If other maneuvers fail and the potassium level approaches 5.5 mEq/L, some adjustment in the dosage or number of agents that inhibit the RAAS is indicated. One could argue that the use of these 2 agents in combination represented somewhat aggressive initial treatment in a patient with borderline renal status. Although the data from RALES support this approach, the mean creatinine level in participants in that trial was 1.2 mg/dL. In any event, with the data presented here, most authorities would discontinue either the spironolactone or the enalapril and recheck the potassium level in about a week (choice B).
This patient’s spironolactone dosage is appropriately low (25 mg/d). However, in this setting, enalapril has dual efficacy: it enhances renal function in kidneys weakened by diabetes and hypertension and it improves survival in patients with CHF. Spironolactone, on the other hand, only helps improve survival. Thus, spironolactone is the first choice for discontinuation.
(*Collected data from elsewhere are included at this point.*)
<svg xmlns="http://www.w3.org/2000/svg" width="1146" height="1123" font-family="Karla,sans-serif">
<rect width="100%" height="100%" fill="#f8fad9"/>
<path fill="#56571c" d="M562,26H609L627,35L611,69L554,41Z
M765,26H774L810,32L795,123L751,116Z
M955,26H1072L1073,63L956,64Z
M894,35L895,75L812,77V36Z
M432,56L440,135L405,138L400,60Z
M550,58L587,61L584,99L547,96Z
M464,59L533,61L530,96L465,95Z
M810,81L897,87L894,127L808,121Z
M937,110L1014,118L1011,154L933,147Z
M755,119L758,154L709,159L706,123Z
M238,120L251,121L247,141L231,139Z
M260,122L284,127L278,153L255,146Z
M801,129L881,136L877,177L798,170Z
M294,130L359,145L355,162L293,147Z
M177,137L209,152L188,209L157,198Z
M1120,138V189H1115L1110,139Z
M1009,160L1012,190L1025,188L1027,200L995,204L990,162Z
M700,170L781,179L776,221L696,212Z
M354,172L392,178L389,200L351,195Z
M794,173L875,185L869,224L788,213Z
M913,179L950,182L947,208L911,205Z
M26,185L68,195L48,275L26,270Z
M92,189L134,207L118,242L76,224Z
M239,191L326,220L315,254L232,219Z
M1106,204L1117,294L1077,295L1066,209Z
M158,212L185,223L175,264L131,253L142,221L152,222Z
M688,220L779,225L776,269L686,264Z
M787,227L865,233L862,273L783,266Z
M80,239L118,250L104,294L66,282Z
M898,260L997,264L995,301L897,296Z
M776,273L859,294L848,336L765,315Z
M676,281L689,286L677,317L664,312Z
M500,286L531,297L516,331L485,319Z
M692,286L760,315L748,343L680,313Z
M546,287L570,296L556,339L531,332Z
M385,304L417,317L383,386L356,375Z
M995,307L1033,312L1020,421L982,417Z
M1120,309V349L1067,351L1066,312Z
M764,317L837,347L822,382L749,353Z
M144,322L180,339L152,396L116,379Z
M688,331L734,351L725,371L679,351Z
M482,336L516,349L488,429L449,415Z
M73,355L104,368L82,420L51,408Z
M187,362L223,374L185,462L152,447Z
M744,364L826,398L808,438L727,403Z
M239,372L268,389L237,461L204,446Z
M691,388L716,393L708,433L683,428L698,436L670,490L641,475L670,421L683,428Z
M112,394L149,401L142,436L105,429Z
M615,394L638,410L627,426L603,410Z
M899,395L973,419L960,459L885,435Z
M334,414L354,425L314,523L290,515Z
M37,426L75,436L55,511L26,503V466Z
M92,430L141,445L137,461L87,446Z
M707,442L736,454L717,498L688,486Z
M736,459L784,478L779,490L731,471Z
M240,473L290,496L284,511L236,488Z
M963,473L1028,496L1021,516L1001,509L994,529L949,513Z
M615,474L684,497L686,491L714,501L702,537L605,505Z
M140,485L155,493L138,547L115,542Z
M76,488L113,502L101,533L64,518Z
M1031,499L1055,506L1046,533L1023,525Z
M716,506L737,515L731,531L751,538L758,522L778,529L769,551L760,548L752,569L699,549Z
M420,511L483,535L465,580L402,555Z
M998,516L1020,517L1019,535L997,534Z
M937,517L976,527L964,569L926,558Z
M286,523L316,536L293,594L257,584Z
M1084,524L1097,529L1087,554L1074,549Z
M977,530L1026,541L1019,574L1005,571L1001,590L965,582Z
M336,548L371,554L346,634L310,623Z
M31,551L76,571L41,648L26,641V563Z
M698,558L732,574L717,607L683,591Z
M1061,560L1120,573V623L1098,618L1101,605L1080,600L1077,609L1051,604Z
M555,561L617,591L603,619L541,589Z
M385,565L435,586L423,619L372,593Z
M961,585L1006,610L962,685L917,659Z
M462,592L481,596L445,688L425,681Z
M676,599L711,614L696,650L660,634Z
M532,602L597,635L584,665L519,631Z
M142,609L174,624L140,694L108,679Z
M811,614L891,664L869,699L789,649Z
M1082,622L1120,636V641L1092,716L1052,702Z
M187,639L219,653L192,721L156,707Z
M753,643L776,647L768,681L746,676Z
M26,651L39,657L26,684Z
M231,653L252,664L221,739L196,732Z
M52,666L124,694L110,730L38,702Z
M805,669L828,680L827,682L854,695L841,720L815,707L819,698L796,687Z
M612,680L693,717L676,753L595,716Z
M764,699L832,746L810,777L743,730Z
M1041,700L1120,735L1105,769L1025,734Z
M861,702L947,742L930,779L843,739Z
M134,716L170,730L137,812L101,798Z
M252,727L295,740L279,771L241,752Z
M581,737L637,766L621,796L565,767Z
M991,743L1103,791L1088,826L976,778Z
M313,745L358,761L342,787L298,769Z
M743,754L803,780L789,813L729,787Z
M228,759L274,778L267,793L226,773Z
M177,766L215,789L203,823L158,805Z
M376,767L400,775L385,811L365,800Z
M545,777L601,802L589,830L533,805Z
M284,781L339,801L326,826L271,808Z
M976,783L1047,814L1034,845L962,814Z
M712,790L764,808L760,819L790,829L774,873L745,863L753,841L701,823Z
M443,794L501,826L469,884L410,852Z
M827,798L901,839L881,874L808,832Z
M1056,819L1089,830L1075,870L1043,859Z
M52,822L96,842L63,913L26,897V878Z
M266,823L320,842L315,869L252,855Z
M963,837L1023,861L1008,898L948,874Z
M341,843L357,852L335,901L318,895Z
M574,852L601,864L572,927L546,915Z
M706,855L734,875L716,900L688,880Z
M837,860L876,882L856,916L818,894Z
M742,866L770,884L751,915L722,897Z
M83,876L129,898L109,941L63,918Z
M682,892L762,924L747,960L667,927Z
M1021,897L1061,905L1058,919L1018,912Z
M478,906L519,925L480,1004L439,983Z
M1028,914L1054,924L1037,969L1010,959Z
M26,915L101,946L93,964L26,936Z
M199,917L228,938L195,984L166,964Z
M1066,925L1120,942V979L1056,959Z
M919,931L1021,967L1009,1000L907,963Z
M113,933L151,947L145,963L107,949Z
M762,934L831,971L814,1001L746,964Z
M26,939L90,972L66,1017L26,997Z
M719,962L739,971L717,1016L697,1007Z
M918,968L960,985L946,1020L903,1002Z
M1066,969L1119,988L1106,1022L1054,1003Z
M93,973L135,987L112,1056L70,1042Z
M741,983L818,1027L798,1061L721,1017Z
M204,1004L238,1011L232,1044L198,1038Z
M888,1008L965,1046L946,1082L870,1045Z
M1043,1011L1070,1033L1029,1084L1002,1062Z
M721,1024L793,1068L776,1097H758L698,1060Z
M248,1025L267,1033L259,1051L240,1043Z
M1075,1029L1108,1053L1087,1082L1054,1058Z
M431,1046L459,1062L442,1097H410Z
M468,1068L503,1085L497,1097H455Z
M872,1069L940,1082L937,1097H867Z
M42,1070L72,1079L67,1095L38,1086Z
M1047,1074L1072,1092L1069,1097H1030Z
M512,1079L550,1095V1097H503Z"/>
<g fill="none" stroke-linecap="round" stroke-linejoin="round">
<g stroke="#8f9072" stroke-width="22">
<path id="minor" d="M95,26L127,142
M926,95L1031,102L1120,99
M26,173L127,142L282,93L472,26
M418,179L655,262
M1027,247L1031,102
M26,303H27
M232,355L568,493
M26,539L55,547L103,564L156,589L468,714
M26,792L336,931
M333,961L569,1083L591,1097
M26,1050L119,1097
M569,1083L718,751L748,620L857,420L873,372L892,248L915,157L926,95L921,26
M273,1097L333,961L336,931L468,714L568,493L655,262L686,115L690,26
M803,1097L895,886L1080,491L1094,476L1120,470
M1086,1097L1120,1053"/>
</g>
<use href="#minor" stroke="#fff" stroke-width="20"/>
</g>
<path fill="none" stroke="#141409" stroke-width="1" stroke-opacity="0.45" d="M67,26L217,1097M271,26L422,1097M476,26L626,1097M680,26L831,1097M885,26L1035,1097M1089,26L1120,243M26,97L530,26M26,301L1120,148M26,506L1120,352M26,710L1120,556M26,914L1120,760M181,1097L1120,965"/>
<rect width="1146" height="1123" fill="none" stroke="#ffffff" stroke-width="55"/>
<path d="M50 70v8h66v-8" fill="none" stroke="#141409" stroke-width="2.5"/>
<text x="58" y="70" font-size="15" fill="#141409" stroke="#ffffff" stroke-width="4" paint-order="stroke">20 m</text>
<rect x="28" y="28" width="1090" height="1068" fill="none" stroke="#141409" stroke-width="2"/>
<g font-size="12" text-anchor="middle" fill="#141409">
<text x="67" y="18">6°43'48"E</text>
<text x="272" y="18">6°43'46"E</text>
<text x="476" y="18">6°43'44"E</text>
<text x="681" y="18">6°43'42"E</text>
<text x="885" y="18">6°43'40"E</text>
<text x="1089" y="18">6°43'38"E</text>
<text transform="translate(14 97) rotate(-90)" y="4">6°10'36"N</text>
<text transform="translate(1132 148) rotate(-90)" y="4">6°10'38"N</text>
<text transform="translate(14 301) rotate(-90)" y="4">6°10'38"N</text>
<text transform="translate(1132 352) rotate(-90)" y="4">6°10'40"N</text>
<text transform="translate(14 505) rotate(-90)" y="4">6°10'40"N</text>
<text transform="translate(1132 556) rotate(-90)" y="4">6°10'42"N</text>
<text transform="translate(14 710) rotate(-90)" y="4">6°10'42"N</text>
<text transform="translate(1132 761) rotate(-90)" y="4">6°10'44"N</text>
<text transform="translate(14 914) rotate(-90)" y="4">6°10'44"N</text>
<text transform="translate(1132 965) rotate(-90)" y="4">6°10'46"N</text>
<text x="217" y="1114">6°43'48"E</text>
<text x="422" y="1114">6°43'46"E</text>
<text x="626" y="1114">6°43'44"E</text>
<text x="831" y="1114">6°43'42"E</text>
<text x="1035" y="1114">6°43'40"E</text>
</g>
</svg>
Outcome of this case. The patient was advised to follow a low-potassium diet and avoid salt substitutes. Spironolactone was temporarily discontinued, and furosemide, 40 mg in the morning and 20 mg in the evening, was substituted for hydrochlorothiazide. A week later, she again was essentially euvolemic and her CHF symptoms were well controlled; her serum potassium level was 4.7 mEq/L. She will be monitored for several more weeks; at that time a decision will be made about whether to reinstitute spironolactone.
- McMurray JJ, O’Meara E. Treatment of heart failure with spironolactone trial and tribulations. N Engl J Med. 2004;351:526-528.
- Pitt B, Zannad F, Remme WT, et al. The effect of spironolactone on morbidity and mortality in patients with severe heart failure. N Engl J Med. 1999;341:709-717.
- Palmer BF. Managing hyperkalemia caused by inhibitors of the renin-angiotensin-aldosterone system. N Engl J Med. 2004;351:585-592.
- Juurlink DN, Mamdani MM, Lee DS, et al. Rates of hyperkalemia after publication of the Randomized Aldactone Evaluation Study. N Engl J Med. 2004;351:543-551.
- Perazella MA. Drug induced hyperkalemia: old culprits and new offenders. Am J Med. 2000;109:307-314.